Analyzing conflicts between young children can help us understand how patterns of behavior evolve. Edyth J. Wheeler, George Mason University, Fairfax, Virginia, writes that studying peer conflicts can also help adults develop conflict-resolution strategies that are effective with children.
Disputes among young children, according to previous research, generally revolve around issues of control of the immediate physical or social environment. Disputes about possession of objects, class rules and right or wrong are the most common causes of arguments. Studies also show that although disputes occur frequently, actual aggression occurs rarely.
Typically, children employ nonaggressive strategies to deal with conflict. Verbal strategies range from simple opposition (saying no) to complex reasoning and negotiation. Conflicts in which each party verbally defends his/her position usually get resolved.
Although children often seek adult intervention to resolve disputes, studies have shown that intervention is usually unnecessary, and is often counterproductive. According to researchers, even the presence of adults can lead to more aggressive behavior and almost always leads to an adult-generated solution. When adults impose solutions, children are given no opportunity to develop their own conflict-resolution skills.
Studies indicate that friends, or at least playmates, are more likely to resolve their disputes than children who have not played together.
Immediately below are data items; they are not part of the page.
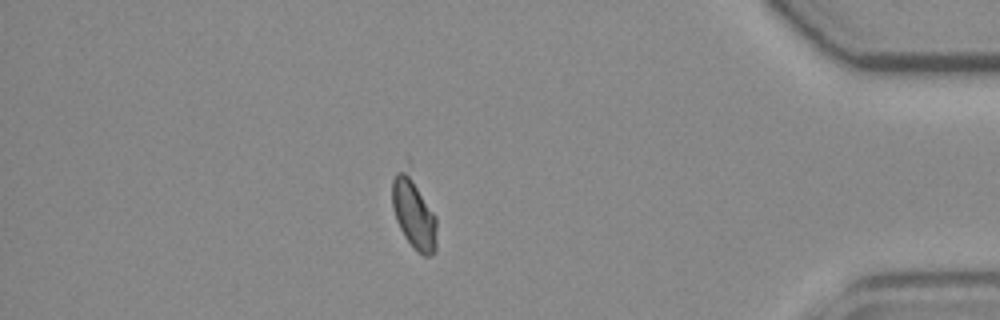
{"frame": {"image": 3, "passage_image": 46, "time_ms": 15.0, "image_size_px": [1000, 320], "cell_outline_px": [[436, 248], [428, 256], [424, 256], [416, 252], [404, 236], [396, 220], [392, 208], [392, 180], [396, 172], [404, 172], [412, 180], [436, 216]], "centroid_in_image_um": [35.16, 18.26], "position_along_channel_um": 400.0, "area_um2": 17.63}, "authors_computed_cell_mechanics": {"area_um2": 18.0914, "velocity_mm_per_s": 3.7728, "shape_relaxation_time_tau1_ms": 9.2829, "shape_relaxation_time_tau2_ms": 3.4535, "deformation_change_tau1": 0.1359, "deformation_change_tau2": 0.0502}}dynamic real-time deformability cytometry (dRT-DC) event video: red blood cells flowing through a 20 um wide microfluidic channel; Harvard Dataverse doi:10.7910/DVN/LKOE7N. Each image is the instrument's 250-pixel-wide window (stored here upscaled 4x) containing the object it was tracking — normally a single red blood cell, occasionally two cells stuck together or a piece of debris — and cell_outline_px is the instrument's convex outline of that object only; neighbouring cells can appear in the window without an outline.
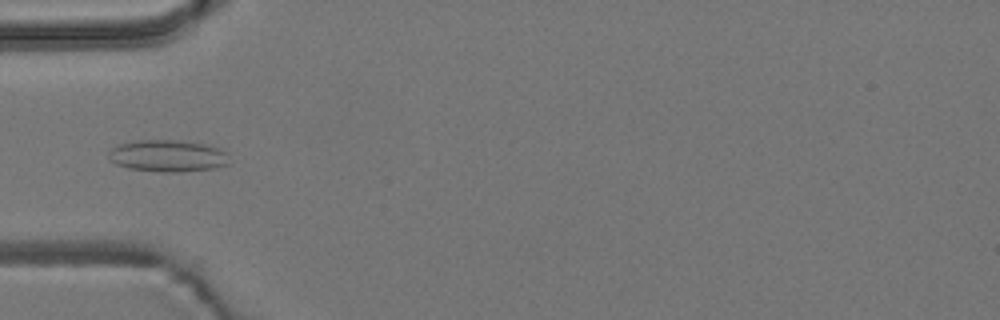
{"species": "common noctule bat (a hibernating species)", "species_latin": "Nyctalus noctula", "temperature_condition": "room temperature", "stored_images_in_passage": 4, "camera_frame_rate_fps": 3000, "um_per_image_px": 0.085, "animal": {"sex": "male", "body_mass_g": 19.2, "forearm_length_mm": 51.8}, "frame": {"image": 1, "passage_image": 4, "time_ms": 4.333, "image_size_px": [1000, 320], "cell_outline_px": [[228, 164], [216, 168], [180, 172], [160, 172], [128, 168], [116, 164], [108, 156], [108, 152], [112, 148], [120, 144], [136, 140], [180, 140], [204, 144], [216, 148], [224, 152]], "centroid_in_image_um": [14.21, 13.25], "position_along_channel_um": 70.8, "area_um2": 22.2}}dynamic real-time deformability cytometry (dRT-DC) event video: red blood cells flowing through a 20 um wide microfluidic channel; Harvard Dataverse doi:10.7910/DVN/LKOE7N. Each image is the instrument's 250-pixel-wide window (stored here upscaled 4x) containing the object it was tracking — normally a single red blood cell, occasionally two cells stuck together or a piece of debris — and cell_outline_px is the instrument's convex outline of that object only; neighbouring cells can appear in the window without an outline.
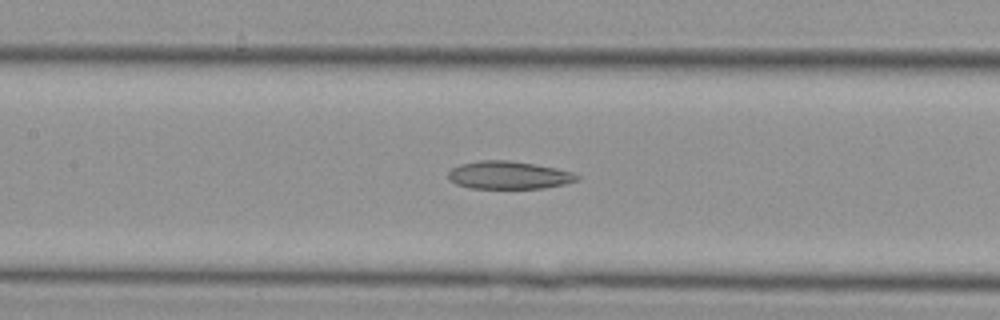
{"species": "Egyptian fruit bat (a non-hibernating species)", "species_latin": "Rousettus aegyptiacus", "temperature_condition": "cold", "stored_images_in_passage": 38, "camera_frame_rate_fps": 3000, "um_per_image_px": 0.085, "animal": {"sex": "female"}, "frame": {"image": 1, "passage_image": 18, "time_ms": 5.667, "image_size_px": [1000, 320], "cell_outline_px": [[580, 180], [564, 184], [544, 188], [472, 188], [456, 184], [448, 180], [448, 172], [452, 168], [460, 164], [480, 160], [508, 160], [536, 164], [556, 168], [572, 172], [580, 176]], "centroid_in_image_um": [43.25, 14.88], "position_along_channel_um": 164.2, "area_um2": 20.98}}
In fact, researchers say, conflicts occur most frequently among playmates, although these tend to be less intense and more conciliatory.
Implications for teachers
By taking the time to observe and understand the issues involved in a conflict, teachers can decide whether to intervene. The ability of children to resolve conflicts increases with their verbal competence and their ability to understand the perspectives of others. If the children involved in a conflict are verbal and empathetic, they should, according to Wheeler, be given the opportunity to try to work things out for themselves. Teachers should bear in mind that conflicts in which there is little discussion are less likely to be resolved without intervention.
Disputes over property and those that involve name-calling seldom lead to constructive discussion. Wheeler recommends that instead of acting as a judge, teachers should encourage both sides to explain their positions. Wheeler suggests that by giving students the choice of negotiating, changing the activity, dropping the issue or creating fair rules acceptable to all, teachers can promote peaceful conflict resolution.
“Peer Conflicts in the Classroom: Drawing Implications from Research”, Childhood Education, Volume 70, Number 5, Annual Theme Issue, pp. 296-299.
Published in ERN, November/December 1994, Volume 7, Number 5.